What is needed: Your answer should consist of all lines in the listing that hold the word "封装案例".

Records to use:
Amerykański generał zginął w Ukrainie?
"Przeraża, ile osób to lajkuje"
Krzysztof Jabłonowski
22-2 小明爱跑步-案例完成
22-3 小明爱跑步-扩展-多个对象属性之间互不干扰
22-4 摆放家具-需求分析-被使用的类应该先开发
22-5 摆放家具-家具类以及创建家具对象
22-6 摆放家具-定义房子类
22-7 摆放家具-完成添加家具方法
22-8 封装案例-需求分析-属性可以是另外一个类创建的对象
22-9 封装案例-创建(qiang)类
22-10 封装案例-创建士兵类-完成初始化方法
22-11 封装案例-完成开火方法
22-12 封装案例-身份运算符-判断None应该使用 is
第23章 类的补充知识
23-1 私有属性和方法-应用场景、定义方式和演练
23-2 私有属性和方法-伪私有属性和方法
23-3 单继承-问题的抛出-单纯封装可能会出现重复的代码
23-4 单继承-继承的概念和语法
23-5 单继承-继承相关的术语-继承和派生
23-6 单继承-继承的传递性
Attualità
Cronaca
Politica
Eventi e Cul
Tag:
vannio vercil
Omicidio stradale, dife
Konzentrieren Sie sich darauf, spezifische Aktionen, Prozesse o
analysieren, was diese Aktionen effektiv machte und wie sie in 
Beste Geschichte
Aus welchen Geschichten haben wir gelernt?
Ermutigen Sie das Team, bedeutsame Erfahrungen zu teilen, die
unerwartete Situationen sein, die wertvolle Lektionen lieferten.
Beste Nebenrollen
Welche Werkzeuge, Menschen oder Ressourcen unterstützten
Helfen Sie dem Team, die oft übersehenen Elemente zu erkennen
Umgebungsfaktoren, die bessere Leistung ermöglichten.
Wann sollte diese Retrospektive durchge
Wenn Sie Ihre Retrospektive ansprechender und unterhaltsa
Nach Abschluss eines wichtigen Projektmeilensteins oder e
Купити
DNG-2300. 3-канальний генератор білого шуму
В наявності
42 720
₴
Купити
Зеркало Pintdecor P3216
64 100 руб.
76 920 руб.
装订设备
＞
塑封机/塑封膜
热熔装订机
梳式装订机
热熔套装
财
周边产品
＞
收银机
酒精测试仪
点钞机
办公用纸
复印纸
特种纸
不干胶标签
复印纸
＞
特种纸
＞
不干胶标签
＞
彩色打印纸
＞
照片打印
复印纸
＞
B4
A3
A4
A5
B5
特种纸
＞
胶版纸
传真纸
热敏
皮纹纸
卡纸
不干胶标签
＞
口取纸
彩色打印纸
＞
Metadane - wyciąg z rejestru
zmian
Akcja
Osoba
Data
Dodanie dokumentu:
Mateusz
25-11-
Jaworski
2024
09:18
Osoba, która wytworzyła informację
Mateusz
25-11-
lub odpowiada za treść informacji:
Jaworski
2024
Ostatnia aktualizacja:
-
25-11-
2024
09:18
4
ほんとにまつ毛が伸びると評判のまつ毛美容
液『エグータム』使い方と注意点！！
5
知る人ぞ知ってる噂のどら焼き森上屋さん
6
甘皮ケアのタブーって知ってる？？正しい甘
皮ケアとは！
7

Worked solution:
22-8 封装案例-需求分析-属性可以是另外一个类创建的对象
22-9 封装案例-创建(qiang)类
22-10 封装案例-创建士兵类-完成初始化方法
22-11 封装案例-完成开火方法
22-12 封装案例-身份运算符-判断None应该使用 is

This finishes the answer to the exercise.